Here is an on-line reference that may be of use. At the very least it may be useful to load up your program, set a break point (e.g break hello.s:37 to break at line 37 in hello.s) and type: "print $ebp" (note that $ is used instead of %) to see the value in a particular register or "info registers" to see the values in all registers. Pay particular attention to the values of %esp and %ebp as forgetting to allocate enough space for local variables or forgetting to push or "pop" parameters (or doing so in the wrong order) will be a common mistake.

Above and Beyond

If you get everything in the D language working as expected feel free to extend the project further. I will award some small amount of extra credit for going above and beyond what is required.
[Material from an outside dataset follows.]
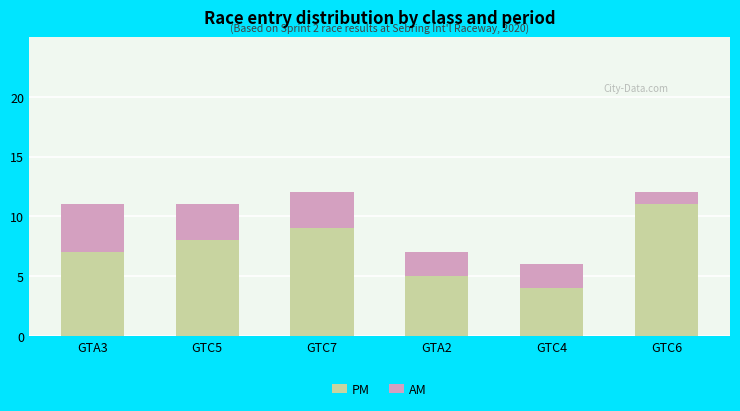

What is the total value across all series at GTC6?

12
If you attempt extra credit I would *strongly* recommend that you get the basic version of the compiler working first, make a copy of your entire project (perhaps even go ahead and submit it), and then work on any extra credit. *If you make modifications to the language itself, (for example so that the grammar changes) such as by adding new constructs or types you should submit two versions of your compiler - one for the original language and one for your extended version*. Here are a few suggestions:

If you implement any advanced features, types, or error checking in your compiler we ask that you submit: 1) a short writeup describing what you implemented, and 2) test cases and output that demonstrate your additions. In addition, if you If you do not submit these then you will not receive credit for your additions!

Project Turnin

Electronic: Turn in your program electronically using the link on the assignments page. If you worked with a partner only one person should submit. You should submit *all* files required to make your compiler (scanner, parser/code gen code), as well as test cases, output, and your written report. Include:

Paper: Hand in a printout of your code, test output, and written report in class on Dec 7. Only one partner needs to submit printouts.
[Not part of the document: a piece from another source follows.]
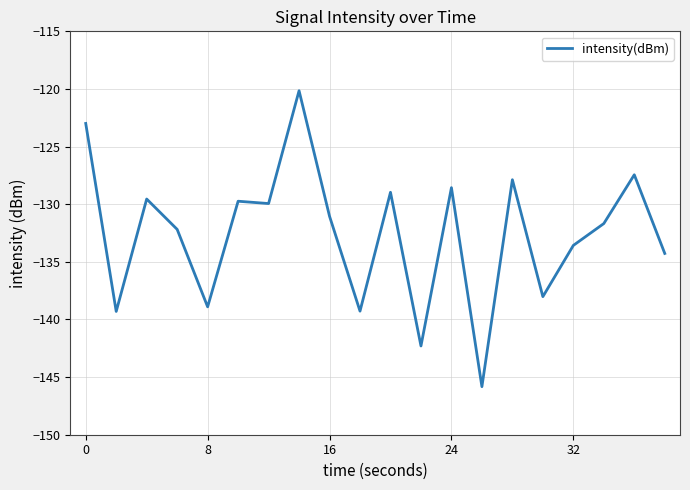

What is the difference between the maximum and minimum values?

25.7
Additional Notes (added after 12/03/07)

Added 12/03/07:

  1. Here is another file of sample output for this more complex file: div_mod_loop.d.

    Added 12/05/07:

  2. Although not explicitly mentioned, it would be helpful if you would electronically submit a Makefile when you submit all files required to build your compiler. Instructions on what to do to build your compiler would also be appreciated. No need to print out your Makefile.
  3. Turning in a compiler that generates x86 code that will work on cygwin or linux (the difference being whether you need to prepend underscores a few places or not) will be fine. If more changes would need to be made to get your code to work in one of these two environments than simply changing _get/_put/_d$main to get/put/d$main (or vise versa) then we may not be able to run it.
  4. It would also be helpful if you would state whether your code will run on cygwin or linux.
  5. Note that the short report is meant to cover the entire compiler in terms of describing what works and doesn't work as well as who did what, etc. This doesn't have to be long (e.g. It is sufficient to say that you scan, parse, and generate code for the entire language correctly if that is true.) But be sure to point out things you know that do not work and also don't forget to mention any extra credit options you implemented.